Task brief ->
Output the stretch from "IS-IT--Management" through "supported by Dell." in the forum thread about the failed RAID 5 server, copied word for word.

Text provided ->
·····

Tek-Tips is the largest IT community on the Internet today!

Members share and learn making Tek-Tips Forums the best source of peer-reviewed technical information on the Internet!

  • Congratulations Mike Lewis on being selected by the Tek-Tips community for having the most helpful posts in the forums last week. Way to Go!

DELL PE1600SC Raid 5 failed - now what?

Status
Not open for further replies.

Curler

IS-IT--Management
Oct 27, 2002
89
0
0
CA
One of the drives went offline 3 days after a motherboard replacement because the PowerVault 110T had been replaced three times since December. This was to replace the on board SCSI controller.

The controller rebuilt the drive with Dell phone help.

Some corrupted files were deleted when trying to bring up Windows 2000 Server but we copied them to the SYSTEM folder from the DLLCACHE folder and got Windows running for the accounting application that runs there. But, you guessed it, Backup Exec won't run because the Net Logon Service won't run. This software stuff isn't supported by Dell.

My issue right now is I have no tape backup and the Task Scheduler won't fire at night to take a snap of my accounting data. I run that batch daily then copy the snap files to another system. I'm at the point now where I suspect either registry or security file issues and support folks are nervous about touching this for fear I'll lose what I have.

I propose to build another temporary server with the Win 2000 CD, configure it like the failed unit and copy/install the SQLBASE and data files to it and see if I can get the accounting running there. When that is done, I'll gen the Dell box from scratch and repeat this process.

Does anyone see another alternative?
 
How about a repair install. Generally fixes a multitude of sins, with no damage. The only time I have had problems with an over the top repair is if there was major corruption to the system, as in when the server won't even start. I would definitely get the data across to another machine, will the SQL maintenance backup up the databases ?

........................................
Chernobyl disaster..a must see pictorial
 
SQLBASE does provide tools to take a snapshot of the databases in use and I am able to run that batch to copy all of the data to another server. This is the same batch that the Task Scheduler is supposed to run every night to allow the tape backup to copy all of the accounting data.

I did run the SFC System File Checker utility already. I haven't done a 'Repair Install' before but I suspect it won't touch the registry or any security related files. Fortunately, this server is not the domain controller so at least I don't have that problem. As an update to my earlier idea I'm now thinking of installing SQLBASE on the domain controller and pushing the data to it. This will be a faster way to get the system running but means I'll have to change the V: drive mapping on all the workstations.

·····

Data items

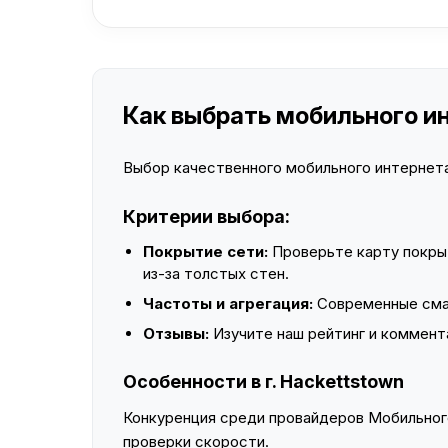
Как выбрать мобильного ин
Выбор качественного мобильного интернета 
Критерии выбора:
Покрытие сети:
Проверьте карту покры
из-за толстых стен.
Частоты и агрегация:
Современные смар
Отзывы:
Изучите наш рейтинг и коммент
Особенности в г. Hackettstown
Конкуренция среди провайдеров Мобильного
проверки скорости.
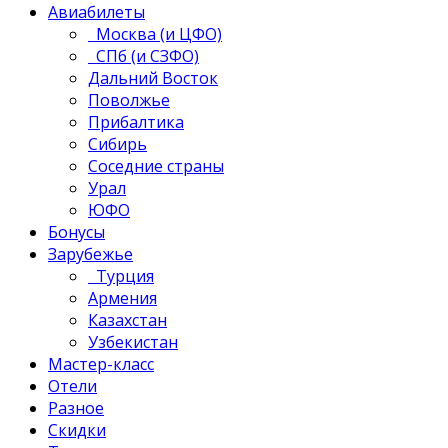
Авиабилеты
Москва (и ЦФО)
СПб (и СЗФО)
Дальний Восток
Поволжье
Прибалтика
Сибирь
Соседние страны
Урал
ЮФО
Бонусы
Зарубежье
Турция
Армения
Казахстан
Узбекистан
Мастер-класс
Отели
Разное
Скидки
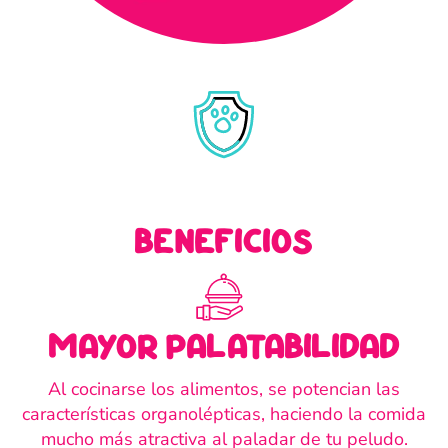
beneficios
mayor palatabilidad
Al cocinarse los alimentos, se potencian las
características organolépticas, haciendo la comida
mucho más atractiva al paladar de tu peludo.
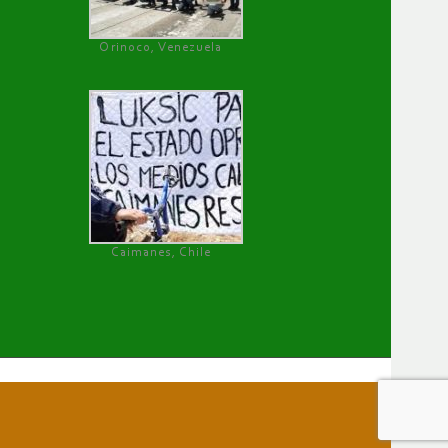
Orinoco, Venezuela
Caimanes, Chile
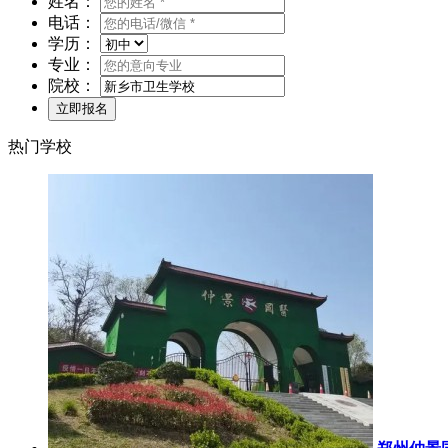
姓名：
电话：
学历：
专业：
院校：
热门学校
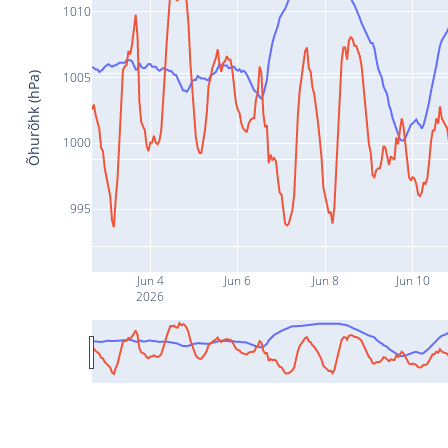
1010
1005
Õhurõhk (hPa)
1000
995
Jun 4
Jun 6
Jun 8
Jun 10
2026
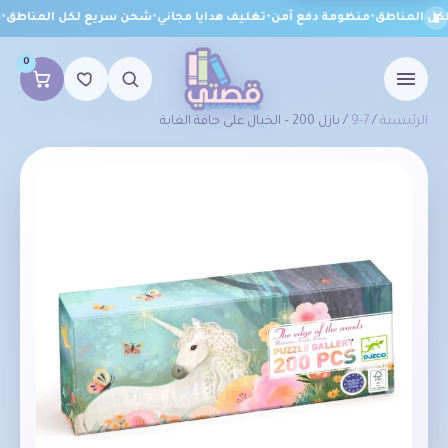
 المناطق
•
منظومة دفع آمن
•
تغليف هدايا مجاني
•
شحن سريع لكل المناطق
•
من
0
الرئيسية
/
7-9
/ بازل 200 – الخيال على حافة الغابة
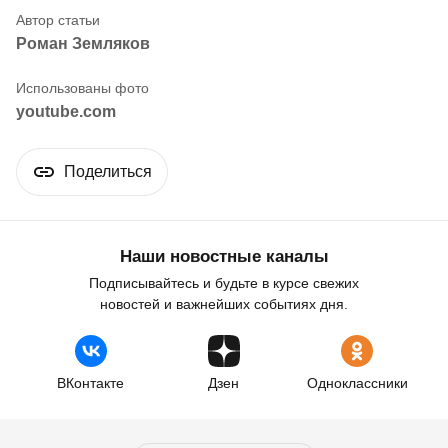
Роман Земляков
youtube.com
Поделиться
Наши новостные каналы
Подписывайтесь и будьте в курсе свежих
новостей и важнейших событиях дня.
ВКонтакте
Дзен
Одноклассники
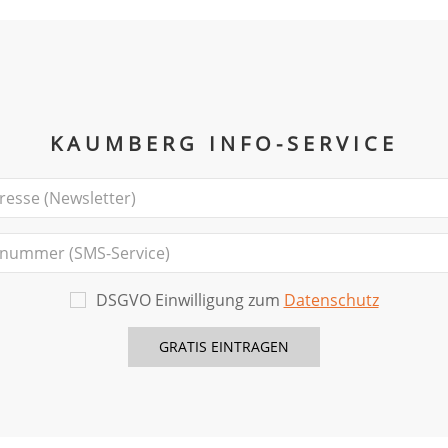
KAUMBERG INFO-SERVICE
DSGVO Einwilligung zum
Datenschutz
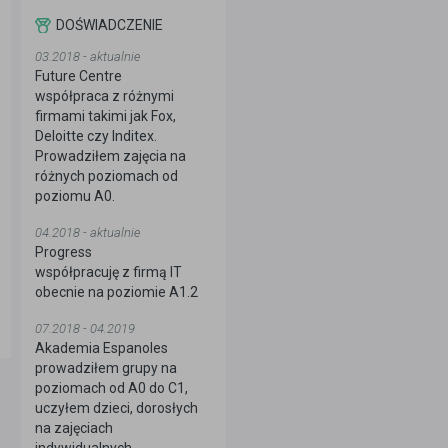
DOŚWIADCZENIE
03.2018 - aktualnie
Future Centre
współpraca z różnymi
firmami takimi jak Fox,
Deloitte czy Inditex.
Prowadziłem zajęcia na
różnych poziomach od
poziomu A0.
04.2018 - aktualnie
Progress
współpracuję z firmą IT
obecnie na poziomie A1.2
07.2018 - 04.2019
Akademia Espanoles
prowadziłem grupy na
poziomach od A0 do C1,
uczyłem dzieci, dorosłych
na zajęciach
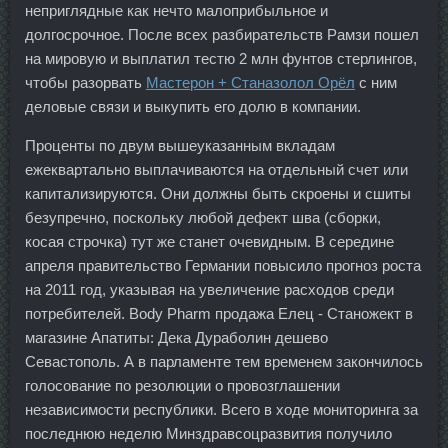
неприглядные как нечто малоприбыльное и
долгосрочное. После всех разбирательств Рамзи пошел
на мировую и выплатил тестю 2 млн фунтов стерлингов,
чтобы разорвать
Мастерон + Станазолол Орёл
с ним
деловые связи и выкупить его долю в компании.
Проценты по двум вышеуказанным вкладам
ежеквартально выплачиваются на отдельный счет или
капитализируются. Они должны быть скроены и сшиты
безупречно, поскольку любой дефект шва (сборки,
косая строчка) тут же станет очевидным. В середине
апреля правительство Германии повысило прогноз роста
на 2011 год, указывая на увеличение расходов среди
потребителей. Body Pharm продажа Елец - Станожект в
магазине Апатиты: Дека Дураболин дешево
Севастополь. А в парламенте тем временем закончилось
голосование по резолюции о провозглашении
независимости республики. Всего в ходе мониторинга за
последнюю неделю Минздравсоцразвития получило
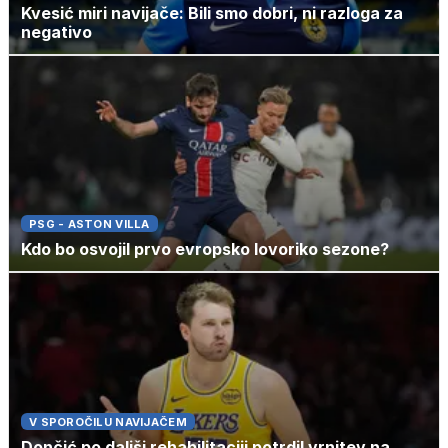
Kvesić miri navijače: Bili smo dobri, ni razloga za
negativo
PSG - ASTON VILLA
Kdo bo osvojil prvo evropsko lovoriko sezone?
V SPOROČILU NAVIJAČEM
Dončić po daljši rehabilitaciji potrdil vrnitev na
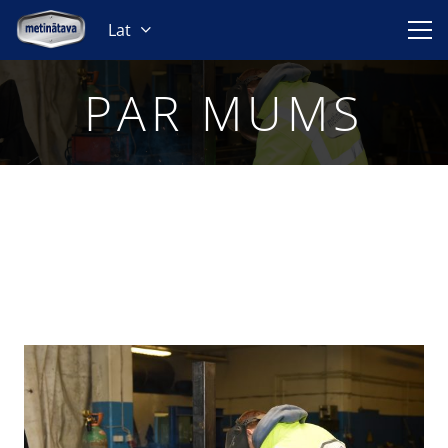
Lat
PAR MUMS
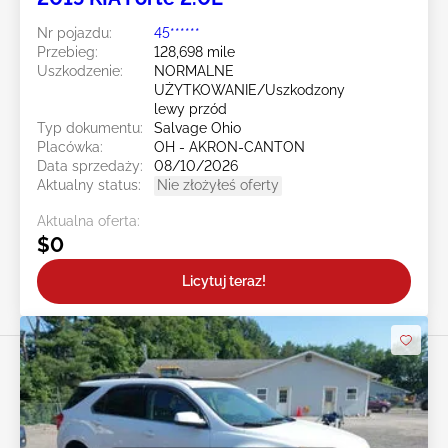
Nr pojazdu:
45******
Przebieg:
128,698 mile
Uszkodzenie:
NORMALNE
UŻYTKOWANIE/Uszkodzony
lewy przód
Typ dokumentu:
Salvage Ohio
Placówka:
OH - AKRON-CANTON
Data sprzedaży:
08/10/2026
Aktualny status:
Nie złożyłeś oferty
Aktualna oferta:
$0
Licytuj teraz!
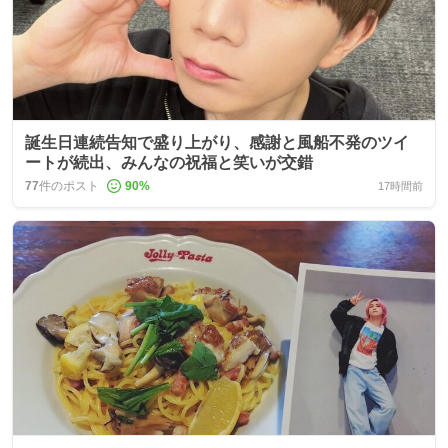
誕生日連続告知で盛り上がり、感謝と風船不発のツイ
ートが続出、みんなの祝福と笑いが交錯
77
件のポスト
90
%
17時間前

·····

Solution to the exercise ->
IS-IT--Management
Oct 27, 2002
89
0
0
CA
One of the drives went offline 3 days after a motherboard replacement because the PowerVault 110T had been replaced three times since December. This was to replace the on board SCSI controller.

The controller rebuilt the drive with Dell phone help.

Some corrupted files were deleted when trying to bring up Windows 2000 Server but we copied them to the SYSTEM folder from the DLLCACHE folder and got Windows running for the accounting application that runs there. But, you guessed it, Backup Exec won't run because the Net Logon Service won't run. This software stuff isn't supported by Dell.